The point was driven home to me rather forcefully again the other day, when I ended up facilitating an exchange between T. Colin Campbell and a biochemist friend. The said biochemist is a researcher who knows a lot about different nutrients, and often from first hand research. He is also a great critical thinker. Among other things, he made me aware of the ignominious start of the Harvard nutrition program under Frederick Stare, one of the seriously compromised researchers in the health field, who essentially was a paid promoter for the Standard American Diet, which we now know is making people sick. Nevertheless, on this occasion he was limited by the paradigm he spoke from, i.e. the Standard American Diet, and various diets that are variations on it.
The standard advice to vegans is to get some vegan EPA/DHA supplements, but it turns out that if you eat a reasonably balanced Whole Foods Plant-Based diet, you end up with Omega-3 and 6 in the proper balance almost automatically. Understanding this underscores again the fact that #WFPB is a nutritionally complete paradigm, with almost the sole exception being some B12, and maybe some D3 in winter.
Here it is in the words of Colin Campbell (in private correspondence):
quote
When one consumes a truly whole food plant based diet, without added oil (it is the added oil not the high fat plant foods), the ratio will be around a very healthy 1:1, to 3:1 (omega 6 to omega 3). The problem with people speaking about this ratio out of context is that they are grossly omitting the myriad effects of other dietary component and, worse, the underlying biochemistry.
unquote
In short, don't mess with success. If you're doing #WFPB, things take care of themselves nutritionally, it is within the SAD and its dietary variants where one is constantly at risk of not getting sufficient intake of one nutrient or another.
The Paradigm Shift
I remember growing up, when my parents became vegetarians, my mother was always concerned about: but how are you going to get your proteins. And her cooking pattern for two decades largely was potatos, vegetables, and something in the place of meat. That last piece would be the protein source. There was zero knowledge or awareness that vegetables and grains have proteins, let alone enough proteins, but the truth is that spinach is 51% protein, and the lowly potato or brown rice each have about 9% protein. Plus, of course, we know now, since the China Study, that we want to beware against over consuming protein. The ideal range is 5-10% and not the more typical 15-25% which we see in SAD. More importantly, we want our proteins from plant sources, not animal sources.What really is scary about this paradigm shift, is how long it has remained a secret, or, in the words of T. Colin Campbell:
quote
The research in "The China Study" was handsomely funded by NIH (a very competitive process, 70 grant years of funding), was published in the very best nutrition and cancer journals and I have since presented this material to well over 150 medical schools and their conferences (over 700 total invited presentations since the book was published).
unquote
It is now forty years since Campbell began publishing papers, followed by the first edition of the book in 2005. Still, this information is not well known, although that is rapidly changing.

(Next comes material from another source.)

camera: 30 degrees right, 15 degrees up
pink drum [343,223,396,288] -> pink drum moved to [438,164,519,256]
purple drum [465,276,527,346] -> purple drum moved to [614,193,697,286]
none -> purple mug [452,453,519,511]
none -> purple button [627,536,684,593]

What is hard to fathom for many is that suddenly maximizing protein intake is no longer a virtue and, if you maximize anything, it is fiber. The other thing that is hard to understand is the no-added oil precept. We hear too much about supposedly healthy oils, that may be healthier compared to the worst, but the body still does not need them. As Dr. Ostfeld from Montefiore Hospital likes to put it, added oils are like inviting Mike Tyson to practice on your veins. For six hours after an oily meal, your veins loose their oompf. Along with that, adding oils the balance of Omega-3 to Omega-6 is upset, and you don't want that.

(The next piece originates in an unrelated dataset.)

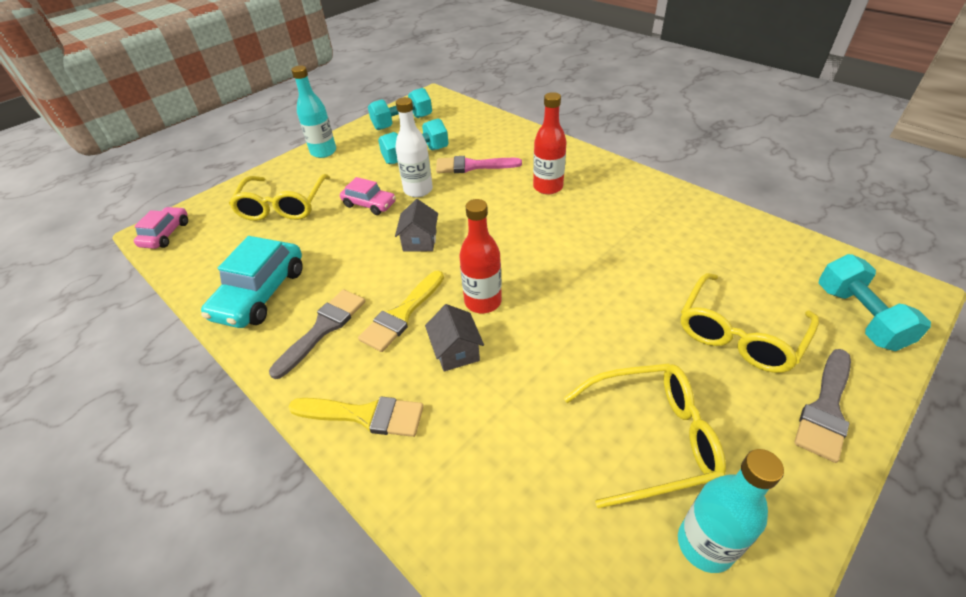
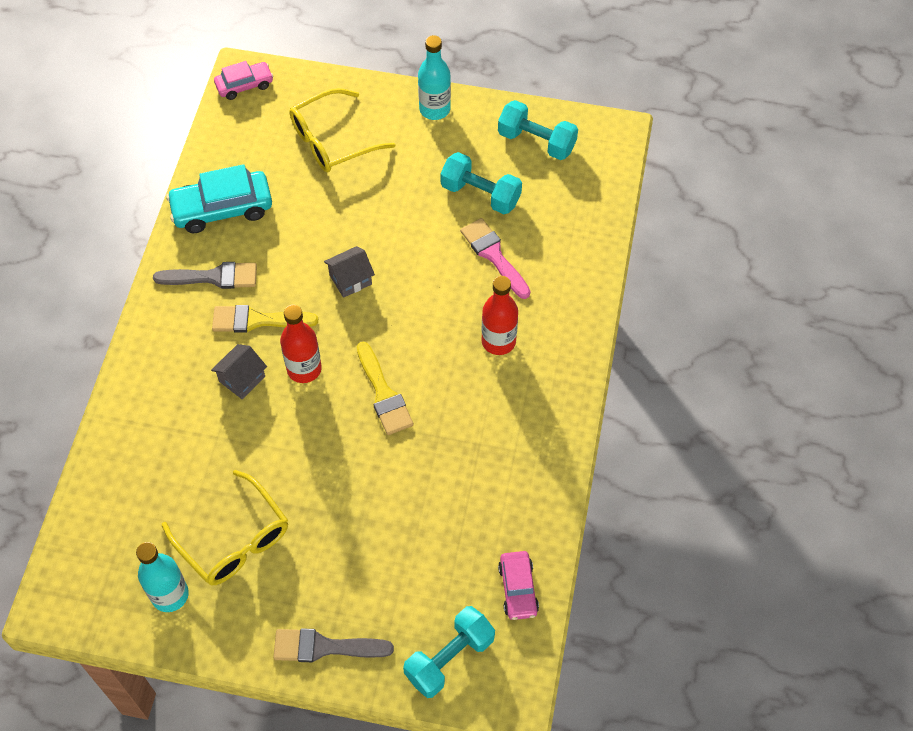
camera: 55 degrees right, 15 degrees up
yellow brush [288,397,424,437] -> yellow brush moved to [357,342,414,435]
pink car [340,177,396,215] -> pink car moved to [498,551,539,620]
white bottle [395,97,433,197] -> none
yellow glasses [681,273,819,373] -> none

Sources of Omega-3 fatty acid for vegans
You can find ample articles online that document good sources of Omega-3 and/or how to achieve a balanced Omega-6 to Omega-3 ratio. Most of it is geared to the wrong paradigm for veganism, and not to the #WFPB diet, or plant strong or plant-perfect. Often times articles point to supplements, but if you follow what Colin Campbell says above, you need not worry. Good sources of Omega-3 for vegans are Chia seeds, Flax seeds, and various vegetables. One that is especially good is Verdolaga, a.k.a. Purslane.https://worldcrops.org/crops/verdolaga
https://en.wikipedia.org/wiki/Portulaca_oleracea
http://www.gracelinks.org/blog/4236/real-food-right-now-and-how-to-cook-it-purslane
Purslane from Wikipedia |
I recently discovered that Verdolaga grows between corn, and it was available at our Parkchester Green Market, along with some of the sweetest corn I've tasted in years.
Simple recipe, based on the one listed on Gracelinks above:
Potato salad with Purslane
- essentially follow their (Gracelinks') steps, except:
- If you can't get fresh dill, use dried, and reconstitute it with some lime juice and lemon juice. That will do the job very quickly.
- if you do the above, you barely need and dressing for this salad other than the lime/lemon juice. But if you need more dressing, obviously you make it oil-free.
- That's really all, and itś finger-licking good.
You can also add the leaves to salad, and the next project will be to cook a split pea soup with the remainder of the purslane.